Najlepsi koszykarze Euroligi sezonu 2008/2009 zostali uhonorowani na specjalnej ceremonii podczas trwającego właśnie Final Four w berlińskiej hali o2 World. W tej samej, w której w niedzielny wieczór nastąpi koronacja nowego, bądź starego mistrza. O tytuł walczyć bowiem będą ekipy: CSKA Moskwa (zwycięzca 2006 i 2008) oraz Panathinaikos Ateny (2007). Póki co jednak, sobota upłynęła pod znakiem wręczenia indywidualnych nagród poszczególnym koszykarzom.

Najszczęśliwszym człowiekiem wieczoru był z pewnością Juan Carlos Navarro. Hiszpański obrońca został uznany MVP całych rozgrywek i oczywiście włączony do Pierwszej Piątki Euroligi. Tytuły te, choć trochę, posłodziły koszykarzowi gorzki smak żalu po porażce z CSKA w półfinale. Navarro to jedyny zawodnik Regalu FC Barcelona, który znalazł się w tym doborowym towarzystwie. Na nominację liczyć mogli Ersan Ilyasova czy Fran Vazquez, lecz ostatecznie wybrano innych graczy.

W ten sposób Pierwszą Piątkę uzupełnili koszykarze: Terrell McIntyre z Montepaschi Siena, Igor Rakocević z TAU Ceramiki Vitoria, Ioannis Bourousis z Olympiakosu Pireus oraz Nikola Peković z Panathinaikosu Ateny. Pewną niespodzianką jest brak w tym gronie jakiegokolwiek gracza rosyjskiego CSKA oraz fakt, że uhonorowani zostali obrońcy, których drużyny nie zakwalifikowały się do Final Four. Mowa tu o Amerykaninie McIntyre’u (po raz drugi z rzędu) i Serbie Rakocevicu. Wygląda jednak na to, że w ich przypadku decydował wpływ zawodników na cały zespół, który, oddać należy, był znaczący.

Władze Euroligi doceniły również postępy jakie poczynili dwaj środkowi: Bourousis oraz Peković i postanowiły uhonorować graczy po raz pierwszy w ich karierze (tak samo zresztą jest w przypadku Rakocevicia).
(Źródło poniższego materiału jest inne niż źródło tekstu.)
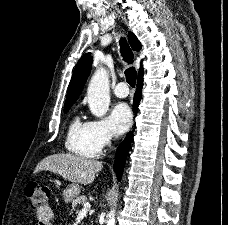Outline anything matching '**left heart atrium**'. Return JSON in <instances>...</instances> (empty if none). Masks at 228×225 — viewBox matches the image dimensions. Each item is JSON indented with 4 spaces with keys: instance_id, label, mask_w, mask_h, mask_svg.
Masks as SVG:
<instances>
[{
    "instance_id": "39dd6f15",
    "label": "left heart atrium",
    "mask_w": 228,
    "mask_h": 225,
    "mask_svg": "<svg viewBox=\"0 0 228 225\" xmlns=\"http://www.w3.org/2000/svg\"><path fill=\"white\" fill-rule=\"evenodd\" d=\"M132 121V114L130 108L124 104L119 103L111 111V123L114 131L117 134H122L127 131Z\"/></svg>"
}]
</instances>
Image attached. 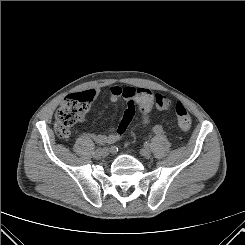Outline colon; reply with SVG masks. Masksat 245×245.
<instances>
[{
	"label": "colon",
	"instance_id": "colon-1",
	"mask_svg": "<svg viewBox=\"0 0 245 245\" xmlns=\"http://www.w3.org/2000/svg\"><path fill=\"white\" fill-rule=\"evenodd\" d=\"M153 93L148 89L139 88L136 90L135 100L142 114L145 124L149 123V112L153 105ZM95 92L92 90L69 95L55 116L54 129L57 136L67 139L70 136V129L78 123L88 110L89 103L93 100ZM177 123L182 131H188L191 127V117L185 106L178 102L175 105Z\"/></svg>",
	"mask_w": 245,
	"mask_h": 245
}]
</instances>
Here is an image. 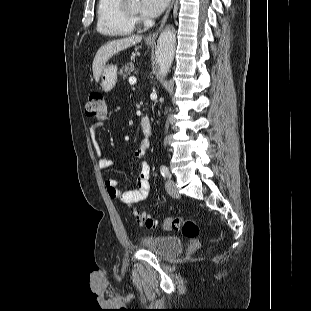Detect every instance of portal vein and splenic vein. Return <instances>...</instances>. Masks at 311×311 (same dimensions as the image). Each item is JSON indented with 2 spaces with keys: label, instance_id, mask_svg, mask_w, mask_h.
<instances>
[{
  "label": "portal vein and splenic vein",
  "instance_id": "portal-vein-and-splenic-vein-1",
  "mask_svg": "<svg viewBox=\"0 0 311 311\" xmlns=\"http://www.w3.org/2000/svg\"><path fill=\"white\" fill-rule=\"evenodd\" d=\"M136 81H137V79H136L135 77H130V78H129V83H130L131 85H134V84L136 83Z\"/></svg>",
  "mask_w": 311,
  "mask_h": 311
}]
</instances>
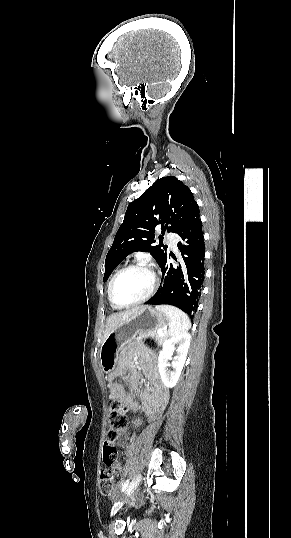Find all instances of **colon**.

Obaj, w porównaniu z zeszłym sezonem, zdecydowanie polepszyli swoją statystyki, wprowadzając swoje drużyny do Final Four. Co ciekawe, wyżej wymienieni gracze zmierzyli się bezpośrednio w piątkowym półfinale. Lepszy okazał się Serb - zarówno indywidualnie, jak i pod względem zespołowym.

Nieco w cieniu wybranych do Pierwszej Piątki, stanęli na gali koszykarze wybrani do Drugiej Piątki sezonu. Tu już niespodzianek nie było i władze Euroligi zdecydowały o przyznaniu nagrody dwóch graczom CSKA: Ramunasowi Siskauskasowi i Erazemowi Lorbekowi, a także Theodorakisowi Papaloukasowi (Olympiakos), Vassilisowi Spanoulisowi oraz Tiago Splitterowi (TAU). Godny odnotowania jest fakt, że Papaloukas i Siskauskas w przeszłości byli nagradzani tytułami MVP. Grek w roku 2007, a Litwin w 2008.

Na ceremonii wręczono również nagrody, które przyznano kilka tygodni temu. Najlepszym Strzelcem uznano Rakocevicia, któremu przypadło trofeum imienia Alphonso Forda, Najlepszym Obrońcą został Dimitris Diamantidis (Panathinaikos) zaś Nagroda Wschodzącej Gwiazdy padła łupem Novicy Velickovicia (Partizan Belgrad). Młody Serb nie mógł jednak osobiście odebrać trofeum więc w jego imieniu przyjął ją Mladjan Silobad, były środkowy Anwilu Włocławek i Polonii Warszawa, a obecnie kierownik w stołecznej drużynie.